[EXERCISE REQUIREMENTS] Using the word "portion" as the filter, copy each matching line from the records.

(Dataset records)
========================================================================

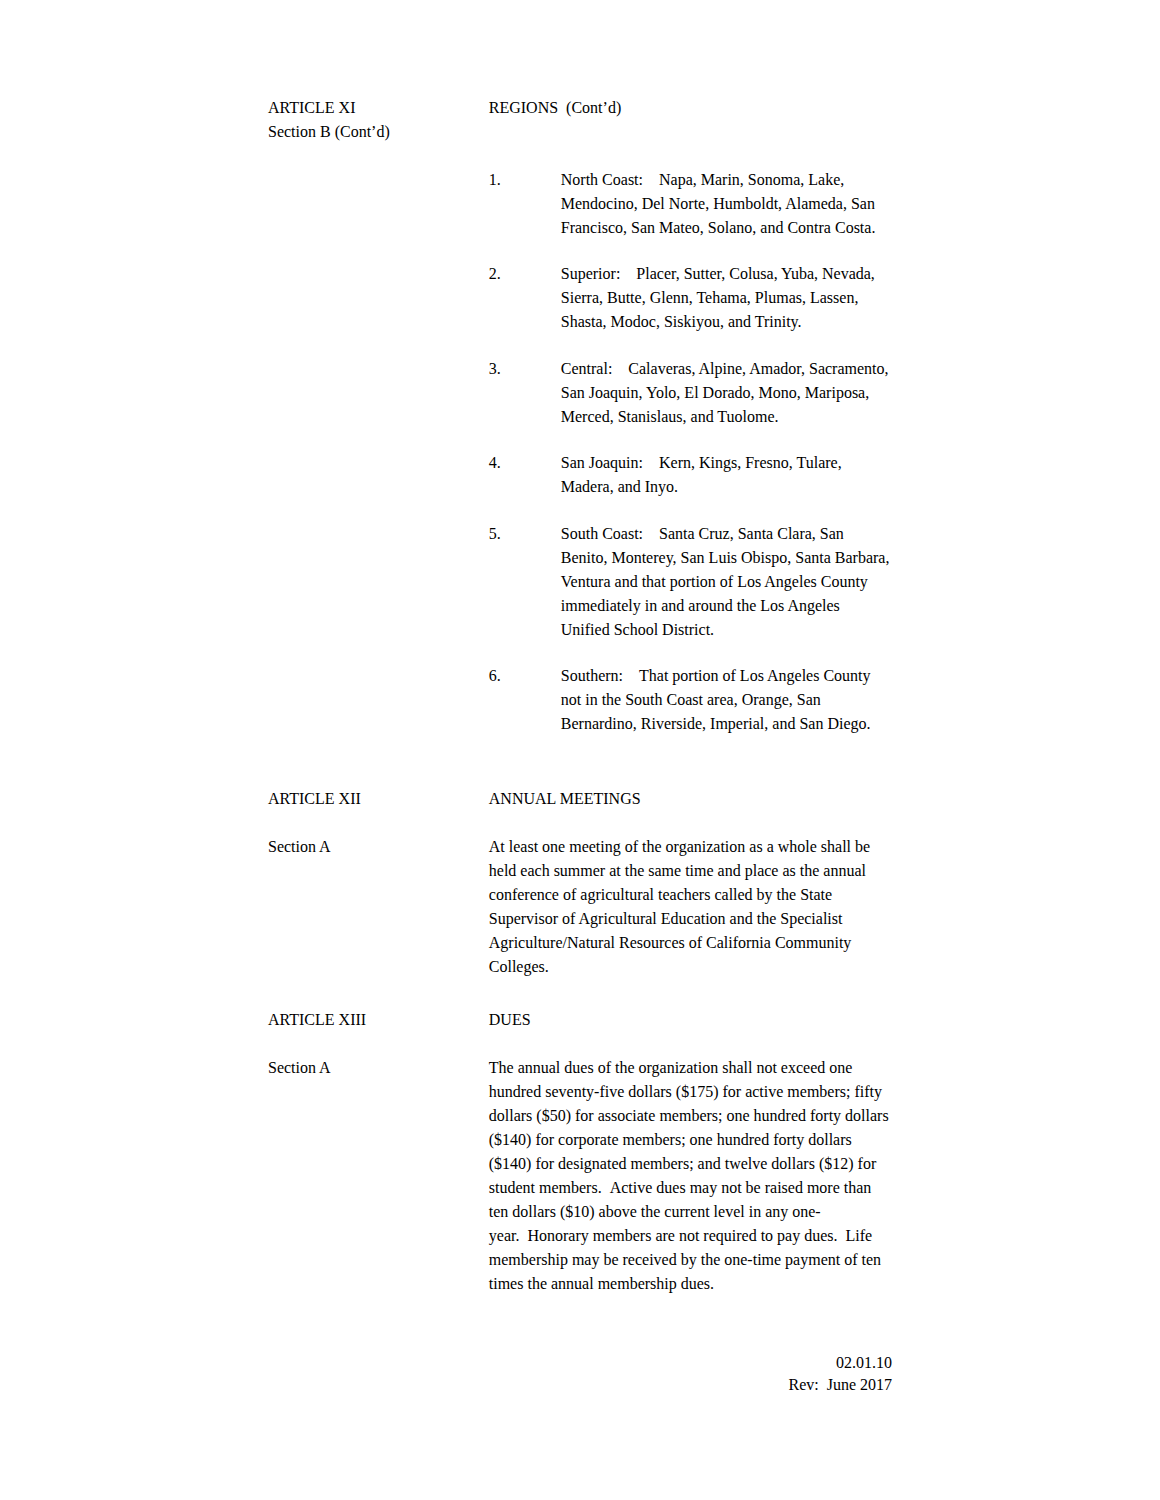ARTICLE XI Section B (Cont’d)
REGIONS (Cont’d)
1.
North Coast: Napa, Marin, Sonoma, Lake, Mendocino, Del Norte, Humboldt, Alameda, San Francisco, San Mateo, Solano, and Contra Costa.
2.
Superior: Placer, Sutter, Colusa, Yuba, Nevada, Sierra, Butte, Glenn, Tehama, Plumas, Lassen, Shasta, Modoc, Siskiyou, and Trinity.
3.
Central: Calaveras, Alpine, Amador, Sacramento, San Joaquin, Yolo, El Dorado, Mono, Mariposa, Merced, Stanislaus, and Tuolome.
4.
San Joaquin: Kern, Kings, Fresno, Tulare, Madera, and Inyo.
5.
South Coast: Santa Cruz, Santa Clara, San Benito, Monterey, San Luis Obispo, Santa Barbara, Ventura and that portion of Los Angeles County immediately in and around the Los Angeles Unified School District.
6.
Southern: That portion of Los Angeles County not in the South Coast area, Orange, San Bernardino, Riverside, Imperial, and San Diego.
ARTICLE XII
ANNUAL MEETINGS
Section A
At least one meeting of the organization as a whole shall be held each summer at the same time and place as the annual conference of agricultural teachers called by the State Supervisor of Agricultural Education and the Specialist Agriculture/Natural Resources of California Community Colleges.
ARTICLE XIII
DUES
Section A
The annual dues of the organization shall not exceed one hundred seventy-five dollars ($175) for active members; fifty dollars ($50) for associate members; one hundred forty dollars ($140) for corporate members; one hundred forty dollars ($140) for designated members; and twelve dollars ($12) for student members. Active dues may not be raised more than ten dollars ($10) above the current level in any one-year. Honorary members are not required to pay dues. Life membership may be received by the one-time payment of ten times the annual membership dues.
02.01.10
Rev: June 2017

========================================================================

[WRITTEN RESPONSE]
South Coast: Santa Cruz, Santa Clara, San Benito, Monterey, San Luis Obispo, Santa Barbara, Ventura and that portion of Los Angeles County immediately in and around the Los Angeles Unified School District.
Southern: That portion of Los Angeles County not in the South Coast area, Orange, San Bernardino, Riverside, Imperial, and San Diego.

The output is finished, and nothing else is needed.